**Problem to solve**
In the items, change every "Italiano" to "Alemán" and write the lines out again with nothing else altered. Leave the pictures out.

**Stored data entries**
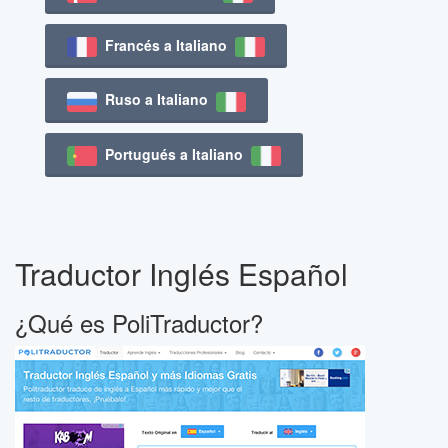
Francés a Italiano
Ruso a Italiano
Portugués a Italiano
Traductor Inglés Español
¿Qué es PoliTraductor?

**Reply to the task**
Francés a Alemán
Ruso a Alemán
Portugués a Alemán
Traductor Inglés Español
¿Qué es PoliTraductor?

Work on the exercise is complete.